Rather, it is about humanity once again being unable to let go of its arbitrary us/them binaries in order to minimize conflict, with the leaders du jour locked in yet another unnecessary power struggle because of their shared inability to back down. This is a wholly man-made conflict that has no logical solution, and no easily identifiable good guys and bad guys.

Clarke Griffin said it best, in her season premiere monologue/mission statement:

“The truth is, the other side had reasons, too. Their reasons to want us dead were the same as ours. It was us or them, kill or be killed, simple as that.”

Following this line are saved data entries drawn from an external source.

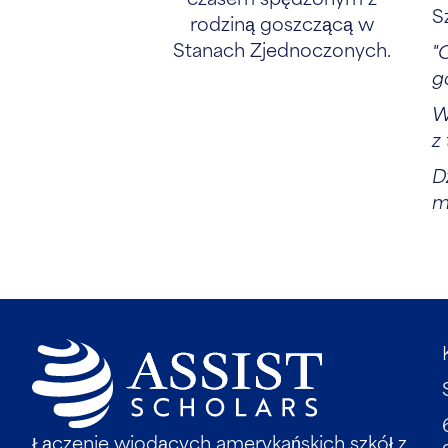
S
"
g
W
z
D
m
Łączenie wiodących amerykańskich szkół z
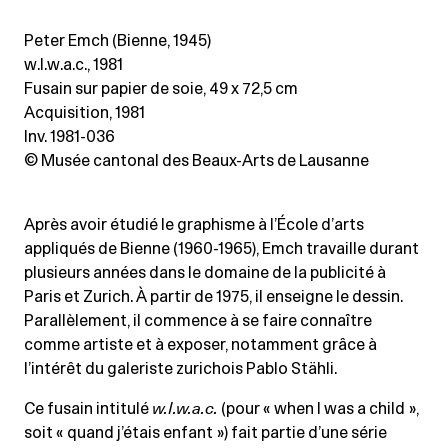
Peter Emch (Bienne, 1945)
w.I.w.a.c., 1981
Fusain sur papier de soie
, 49 x 72,5 cm
Acquisition, 1981
Inv. 1981-036
© Musée cantonal des Beaux-Arts de Lausanne
Après avoir étudié le graphisme à l’École d’arts
appliqués de Bienne (1960-1965), Emch travaille durant
plusieurs années dans le domaine de la publicité à
Paris et Zurich. À partir de 1975, il enseigne le dessin.
Parallèlement, il commence à se faire connaître
comme artiste et à exposer, notamment grâce à
l’intérêt du galeriste zurichois Pablo Stähli.
Ce fusain intitulé
w.I.w.a.c.
(pour « when I was a child »,
soit « quand j’étais enfant ») fait partie d’une série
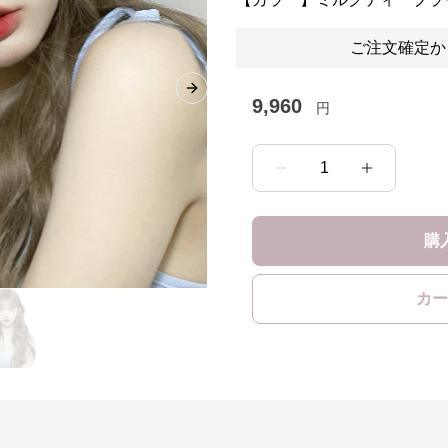
ご注文確定か
Next slide
9,960
円
1
購
カー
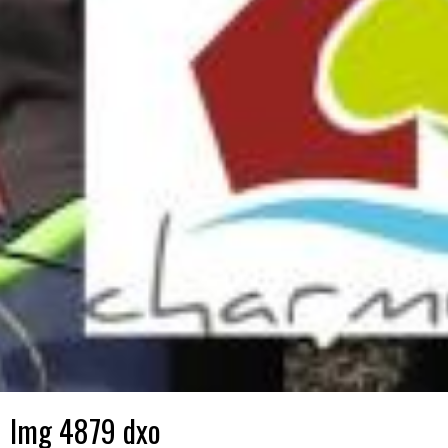
Img 4879 dxo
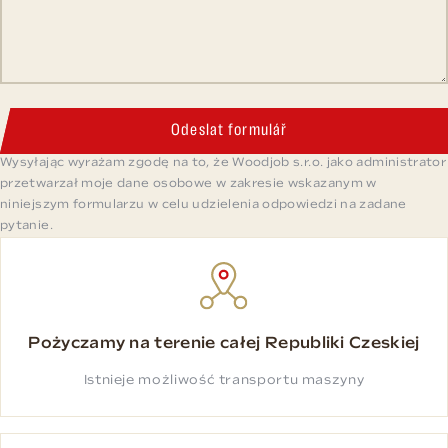
Odeslat formulář
Wysyłając wyrażam zgodę na to, że Woodjob s.r.o. jako administrator
przetwarzał moje dane osobowe w zakresie wskazanym w
niniejszym formularzu w celu udzielenia odpowiedzi na zadane
pytanie.
Pożyczamy na terenie całej Republiki Czeskiej
Istnieje możliwość transportu maszyny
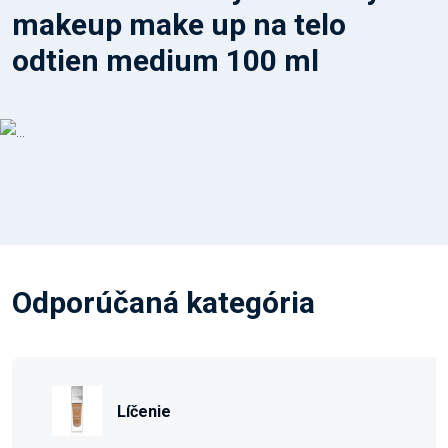
makeup make up na telo
odtien medium 100 ml
Odporúčaná kategória
Líčenie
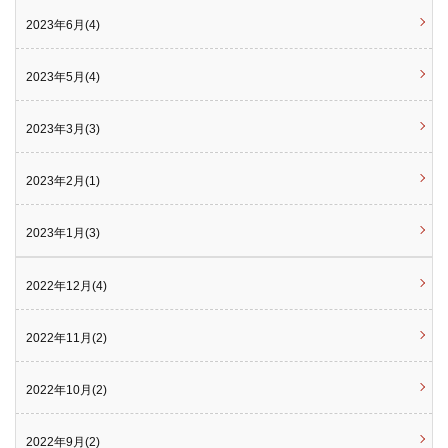
2023年6月(4)
2023年5月(4)
2023年3月(3)
2023年2月(1)
2023年1月(3)
2022年12月(4)
2022年11月(2)
2022年10月(2)
2022年9月(2)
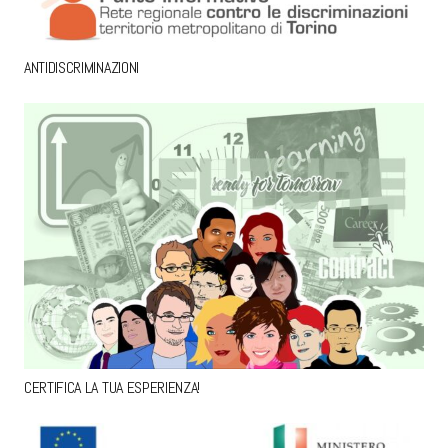
ANTIDISCRIMINAZIONI
CERTIFICA LA TUA ESPERIENZA!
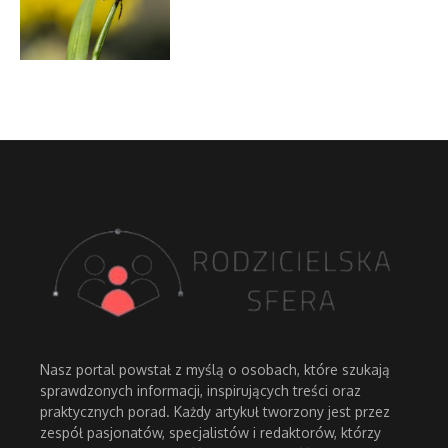
Nasz portal powstał z myślą o osobach, które szukają
sprawdzonych informacji, inspirujących treści oraz
praktycznych porad. Każdy artykuł tworzony jest przez
zespół pasjonatów, specjalistów i redaktorów, którzy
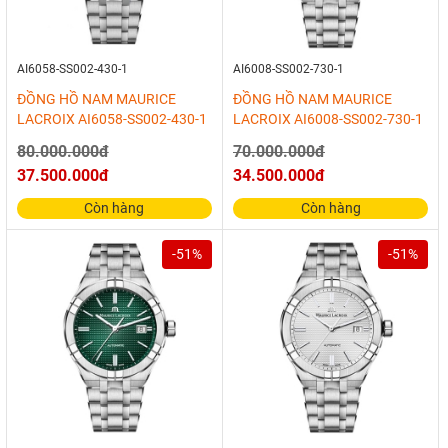
AI6058-SS002-430-1
AI6008-SS002-730-1
ĐỒNG HỒ NAM MAURICE
ĐỒNG HỒ NAM MAURICE
LACROIX AI6058-SS002-430-1
LACROIX AI6008-SS002-730-1
80.000.000đ
70.000.000đ
37.500.000đ
34.500.000đ
Còn hàng
Còn hàng
-51%
-51%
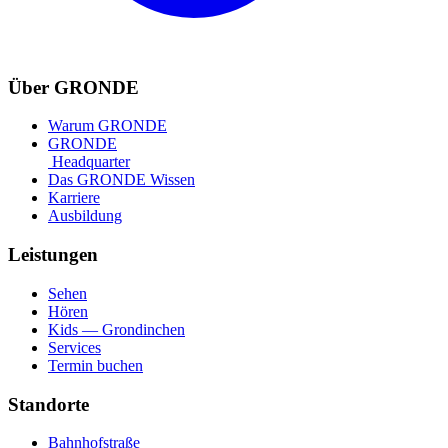
Über GRONDE
Warum GRONDE
GRONDE
Headquarter
Das GRONDE Wissen
Karriere
Ausbildung
Leistungen
Sehen
Hören
Kids — Grondinchen
Services
Termin buchen
Standorte
Bahnhofstraße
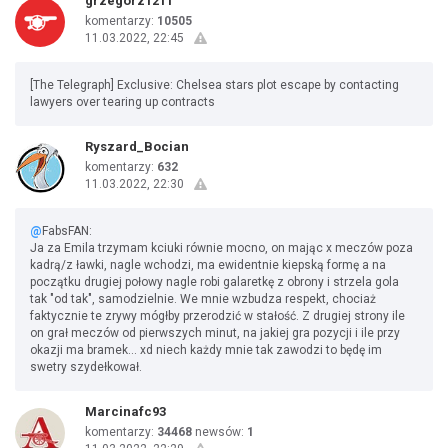
grzegorz1211
komentarzy:
10505
11.03.2022, 22:45
[The Telegraph] Exclusive: Chelsea stars plot escape by contacting
lawyers over tearing up contracts
Ryszard_Bocian
komentarzy:
632
11.03.2022, 22:30
@
FabsFAN:
Ja za Emila trzymam kciuki równie mocno, on mając x meczów poza
kadrą/z ławki, nagle wchodzi, ma ewidentnie kiepską formę a na
początku drugiej połowy nagle robi galaretkę z obrony i strzela gola
tak "od tak", samodzielnie. We mnie wzbudza respekt, chociaż
faktycznie te zrywy mógłby przerodzić w stałość. Z drugiej strony ile
on grał meczów od pierwszych minut, na jakiej gra pozycji i ile przy
okazji ma bramek... xd niech każdy mnie tak zawodzi to będę im
swetry szydełkował.
Marcinafc93
komentarzy:
34468
newsów:
1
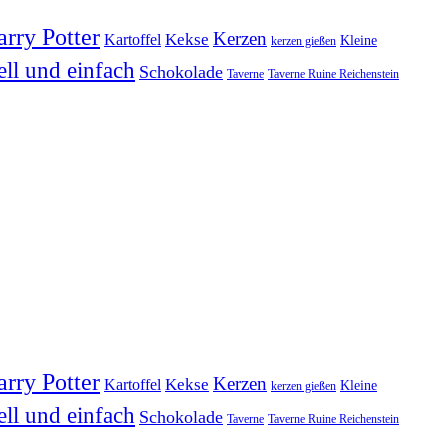
rry Potter
Kerzen
Kekse
Kartoffel
Kleine
kerzen gießen
ell und einfach
Schokolade
Taverne
Taverne Ruine Reichenstein
rry Potter
Kerzen
Kekse
Kartoffel
Kleine
kerzen gießen
ell und einfach
Schokolade
Taverne
Taverne Ruine Reichenstein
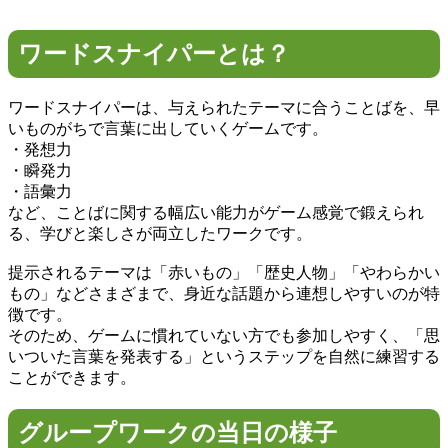
ワードスナイパーとは？
ワードスナイパーは、与えられたテーマに合うことばを、早
いものがちで言葉に出していくゲームです。
・発想力
・瞬発力
・語彙力
など、ことばに関する幅広い能力がゲーム感覚で鍛えられ
る、学びと楽しさが両立したワークです。
提示されるテーマは「赤いもの」「歴史人物」「やわらかい
もの」などさまざまで、身近な話題から連想しやすいのが特
徴です。
そのため、ゲームに慣れていない方でも参加しやすく、「思
いついた言葉を発表する」というステップを自然に練習する
ことができます。
グループワークの当日の様子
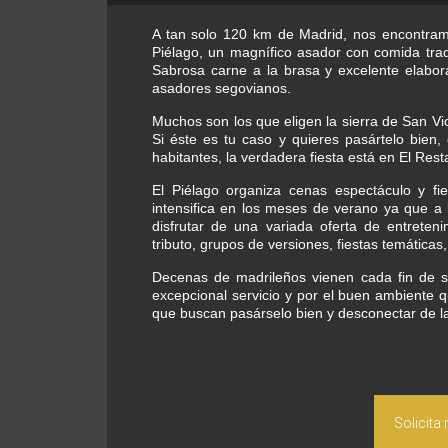
A tan solo 120 km de Madrid, nos encontram
Piélago, un magnífico asador con comida trad
Sabrosa carne a la brasa y excelente elabor
asadores segovianos.
Muchos son los que eligen la sierra de San Vi
Si éste es tu caso y quieres pasártelo bien
habitantes, la verdadera fiesta está en El Rest
El Piélago organiza cenas espectáculo y fi
intensifica en los meses de verano ya que a l
disfrutar de una variada oferta de entreten
tributo, grupos de versiones, fiestas temátic
Decenas de madrileños vienen cada fin de s
excepcional servicio y por el buen ambiente q
que buscan pasárselo bien y desconectar de l
Solicita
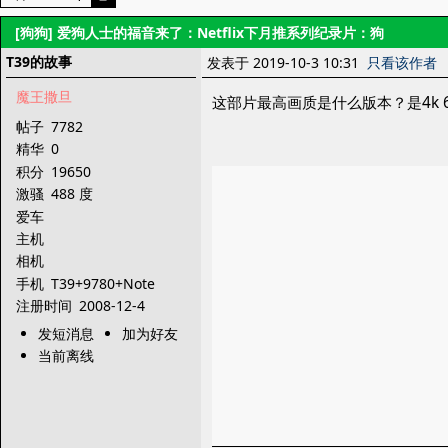
[狗狗]
爱狗人士的福音来了：Netflix下月推系列纪录片：狗
T39的故事
发表于 2019-10-3 10:31
只看该作者
魔王撒旦
这部片最高画质是什么版本？是4k 6
帖子
7782
精华
0
积分
19650
激骚
488 度
爱车
主机
相机
手机
T39+9780+Note
注册时间
2008-12-4
发短消息
加为好友
当前离线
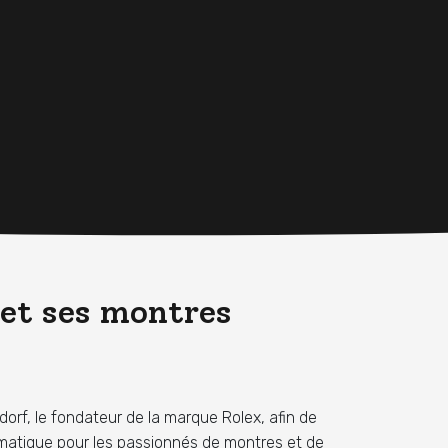
 et ses montres
rf, le fondateur de la marque Rolex, afin de
ématique pour les passionnés de montres et de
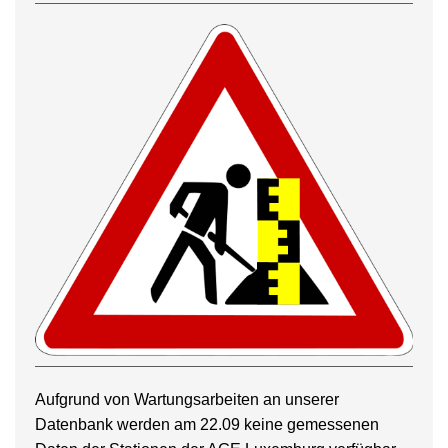
Aufgrund von Wartungsarbeiten an unserer
Datenbank werden am 22.09 keine gemessenen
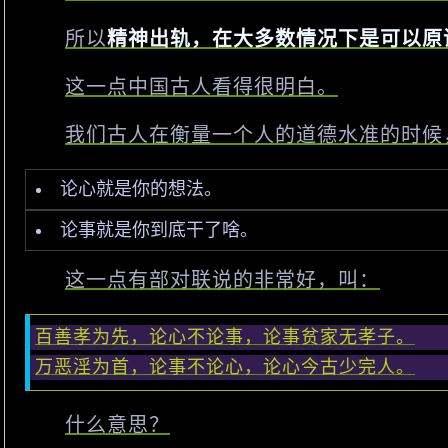
所以
精神出轨，在大多数情况下是可以原
这一点中国古人看得很明白。
我们古人在衡量一个人的道德水准的时候
论心就是你的想法。
论事就是你到底干了啥。
这一点有部对联说的非常好，叫：
百善孝为先，论心不论事，论事贫家无孝子。
万恶淫为首，论事不论心，论心今古少完人。
什么意思？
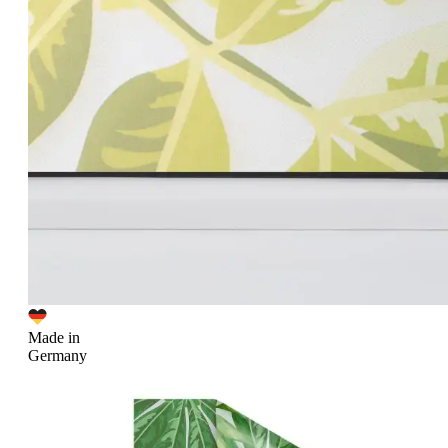
Made in
Germany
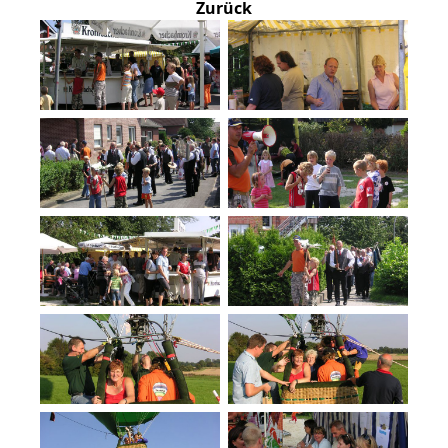
Zurück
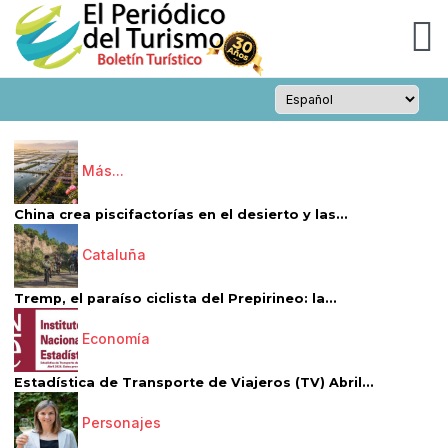
Más...
China crea piscifactorías en el desierto y las...
Cataluña
Tremp, el paraíso ciclista del Prepirineo: la...
Economía
Estadística de Transporte de Viajeros (TV) Abril...
Personajes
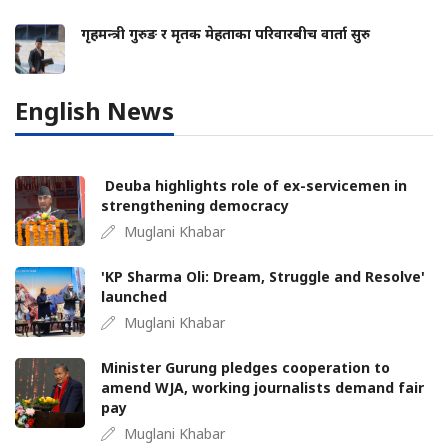
गृहमन्त्री गुरुङ र मृतक मेहताका परिवारबीच वार्ता सुरु
English News
Deuba highlights role of ex-servicemen in
strengthening democracy
Muglani Khabar
'KP Sharma Oli: Dream, Struggle and Resolve'
launched
Muglani Khabar
Minister Gurung pledges cooperation to
amend WJA, working journalists demand fair
pay
Muglani Khabar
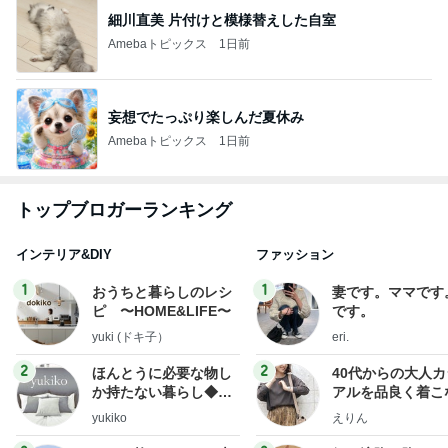
細川直美 片付けと模様替えした自室
Amebaトピックス
1日前
妄想でたっぷり楽しんだ夏休み
Amebaトピックス
1日前
トップブロガーランキング
インテリア&DIY
ファッション
1
1
おうちと暮らしのレシ
妻です。ママです
ピ 〜HOME&LIFE〜
です。
yuki (ドキ子）
eri.
2
2
ほんとうに必要な物し
40代からの大人
か持たない暮らし◆Ke
アルを品良く着こ
ep Life Simple◆〜イ
ファッションブロ
yukiko
えりん
ンテリアのきろく〜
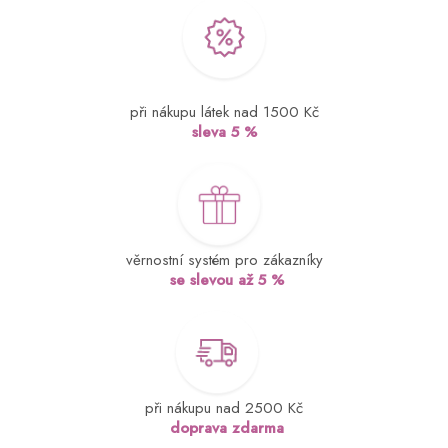
při nákupu látek nad 1500 Kč
sleva 5 %
věrnostní systém pro zákazníky
se slevou až 5 %
při nákupu nad 2500 Kč
doprava zdarma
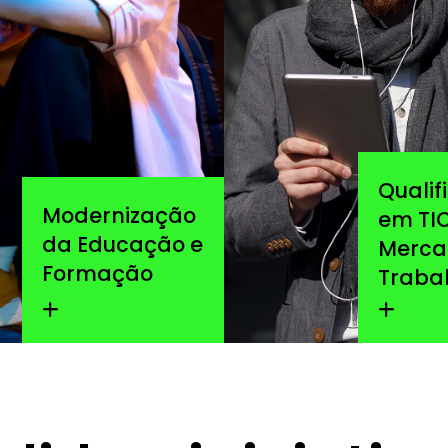
Qualif
Modernização
em TIC
da Educação e
Merca
Formação
Traba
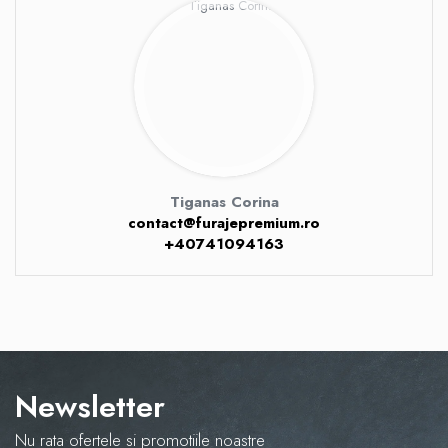
Tiganas Corina
contact@furajepremium.ro
+40741094163
Newsletter
Nu rata ofertele si promotiile noastre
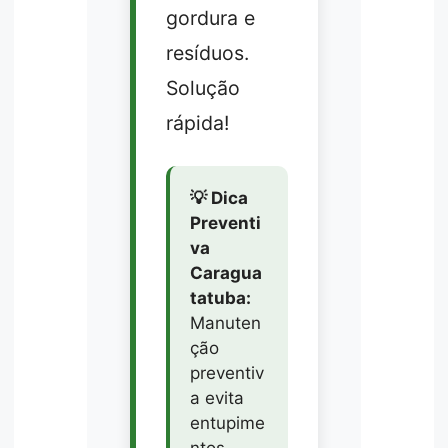
gordura e
resíduos.
Solução
rápida!
💡 Dica
Preventi
va
Caragua
tatuba:
Manuten
ção
preventiv
a evita
entupime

It seems that, even after two apocalypses, humanity still has not been able to move on from that mindset. And as the story stands right now, it doesn’t look like they will ever be able to. (But of course there is always hope!)

The 100 is a never-ending story of interchangeable warring factions who all believe that they alone are correct, without being able to see or acknowledge the bigger picture. It is truly a powerful commentary on the world as we know it.

In a media landscape that seems to struggle with creating truly great villains, The 100 season 5 gets it exactly right, because it foregoes the idea of villains in favor of creating people. Instead of enforcing exaggerated archetypes in order to separate the good from the bad, The 100 allows all its characters, antagonists and protagonists alike, to be flawed, contradictory and complicated — in other words, to be human.